Who would be the audience for your media product?
Whilst working on my treatment, I realised that I would be a terrible producer. Like, seriously. Absolutely shocking. I’d advertise the film as a typical ‘happy ever after’ in order to get viewers, and then I would be happy to read reviews that tell me that I am a horrible person, making them think that they would leave the film happy, when they actually were quite shocked that it didn’t end happily, not satisfying their gooey, tacky needs. Then, when my actual target audience (people who appreciate a more realistic, unhappy film) will see the reviews and – hopefully – be impressed with my nonchalant mockery of the weak minded Love Actually mega-fans, and then go and see it.

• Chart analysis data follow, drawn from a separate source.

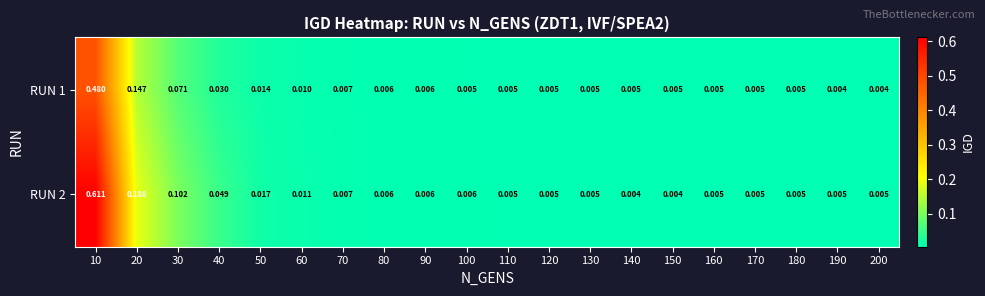

Which series has the largest total across all categories?

RUN 2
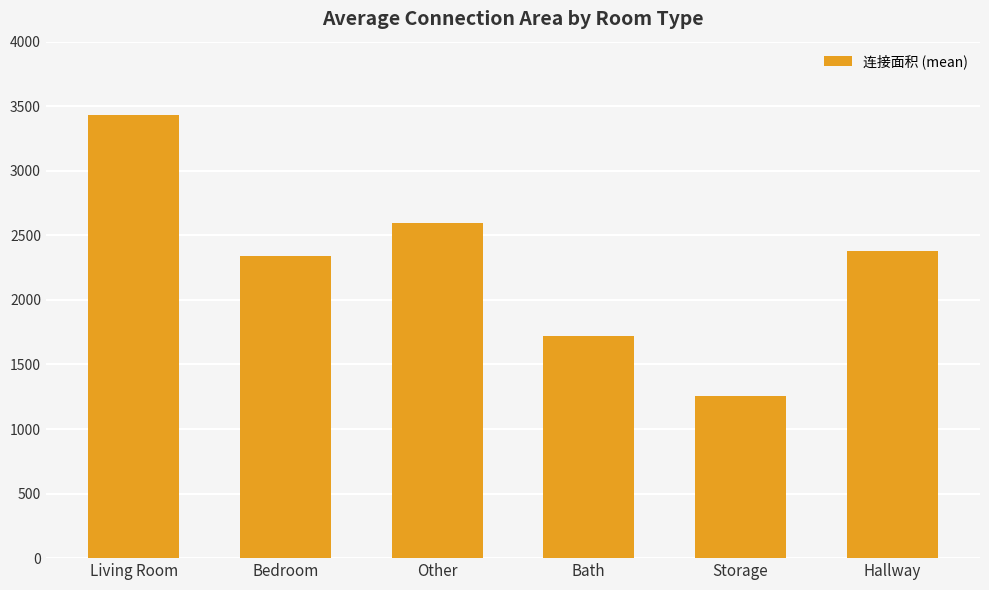

Rank the categories by value from highest to lowest.

Living Room, Other, Hallway, Bedroom, Bath, Storage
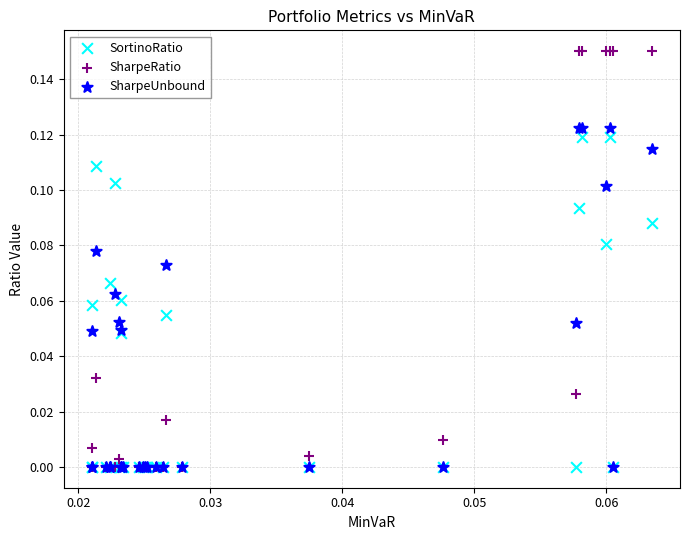

Which series contains the highest Y value?

SharpeRatio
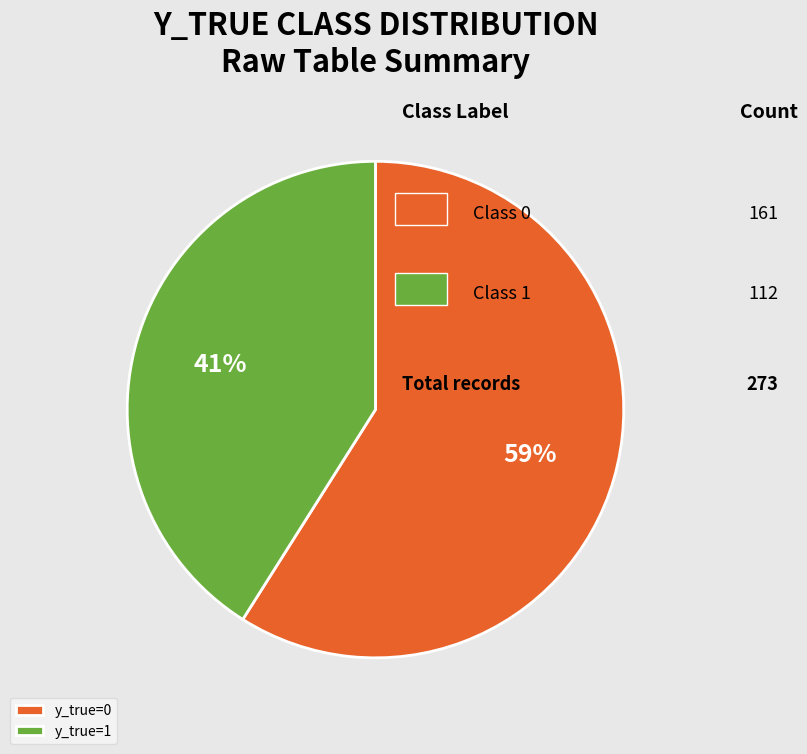

To the nearest percent, what is the average slice percentage?

50%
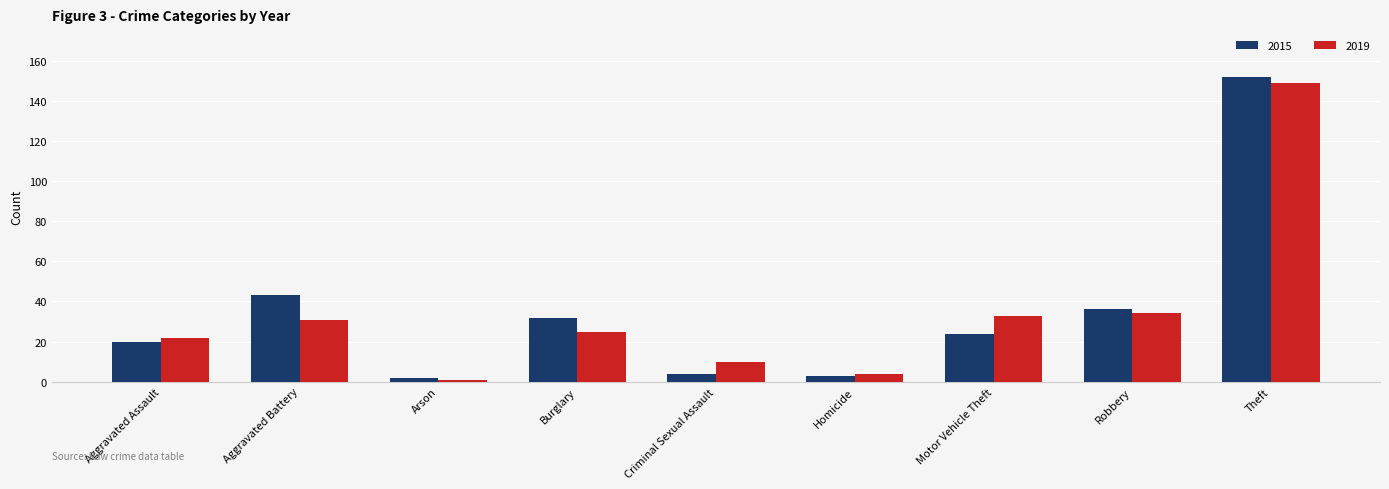

What is the greatest value displayed?

152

In terms of all the technical stuff, I would rate my film a 12. Following the BBFC’s guidelines, a film rated 12 can contain ‘infrequent drugs, infrequent use of strong language, brief nudity, discreet sexual activity, and moderate violence’. My film would contain no drugs, no strong language and no nudity. However, there are discreet references to sex and the death at the end might seem a bit violent… but, it would be off screen.. just hinted at. So, yeah, a 12. But really, the film is more aimed at late teen, early twenties, as, from then on, adults don’t seem to be too interested in love films. But that might just be my mum
What kind of media institution might distribute your media product and why?

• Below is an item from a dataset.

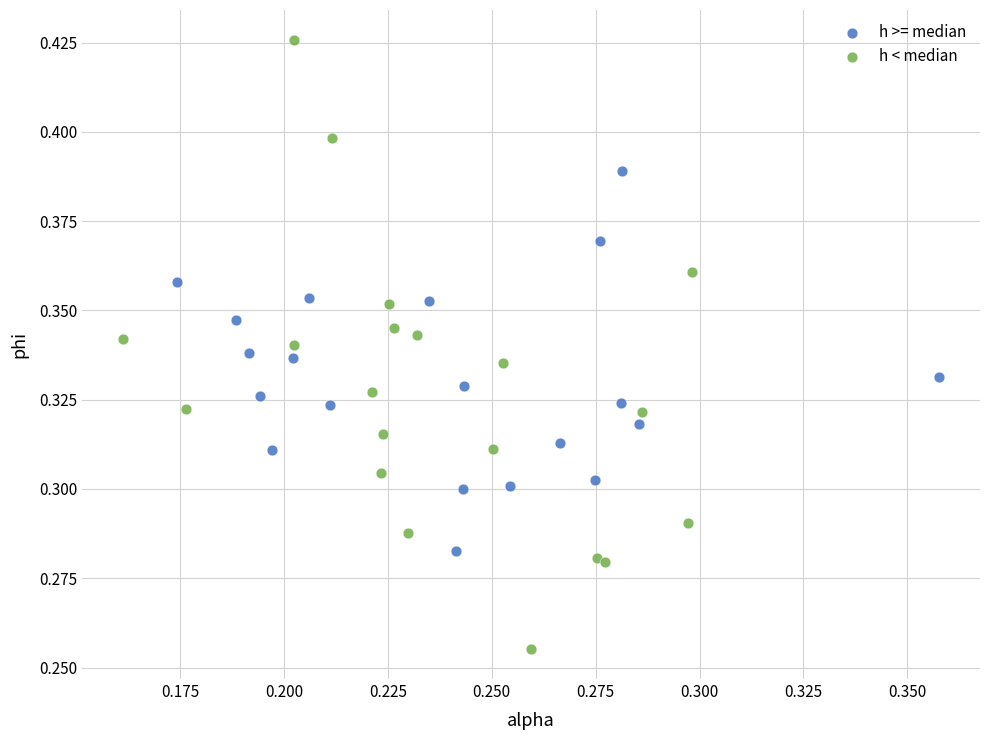

Which series has the widest spread of Y values?

h < median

Independent film: ‘independent films are sometimes distinguishable by their content and style and they way the filmmakers personal artistic vision is realised… produced outside a major film studio’*
For these reasons, I think my film would be suited to being distributed by an institution like Film4 Productions or Magnolia Pictures, as these institutions deal mainly with distributing independent or art films. To me, making my opening visually pleasing and artistic was the most important thing. Although I do realise that I have only made a low budget, student film and would therefore not be distributed by either of these institutions, I would hope that if I had the appropriate equipment to film and edit to a professional standard, I would stand a chance with Film4 Productions. Film4 works with new talent and co-finances the projects that they are involved with, which would be helpful, as I wouldn’t be able to afford the production and distribution of an entire film by myself.
How does your film represent particular social groups?

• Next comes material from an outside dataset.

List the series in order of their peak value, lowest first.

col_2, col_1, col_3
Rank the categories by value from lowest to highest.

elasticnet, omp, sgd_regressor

Well, it doesn’t really. It’s definitely not a gritty social commentary, it’s just idealising the upper classes. My idea for the film was inspired by F.Scott Fitzgeralds books Tender Is The Night and, of course, The Great Gatsby. However, instead of focusing on the glamour of America’s high society of the fifties, I wanted to do a tamer, 1930s English story. Think less Tiffany’s and champagne, more water colour painting and formal dinners.
Because of this, I filmed the progress of painting a water colour, in order to show the old fashioned setting. I also made sure I had a fall length, vintage dress (taken from the closet of a grandma) so it didn’t look too modern. Highlighting the ‘englishness’ of the film was difficult, as there aren’t many stereotypically english activities, as the sway quite close to the americanisms of the time. So, I watched High Society, directed by Charles Walters. It was made in 1956, so it isn’t quite the time period that I was looking at, but it helped me to differentiate between English and American films.
The whole film is very extravagant and over the top, with swirling ball gowns, women covered in jewellery, two men singing a show tune in a private room, a couple dancing by a swimming pool and a lady in full evening wear climbing out of a window… right. Basically, to make my film more English, I had to dull it down. If you make things more boring, you make things more English. This is what my research has shown to me. In feedback from the Upper Sixth, someone wrote that it ‘looks like a nice, traditional, olden style english film’, so I feel as if I’ve managed to portray the England’s high society of the past quite well.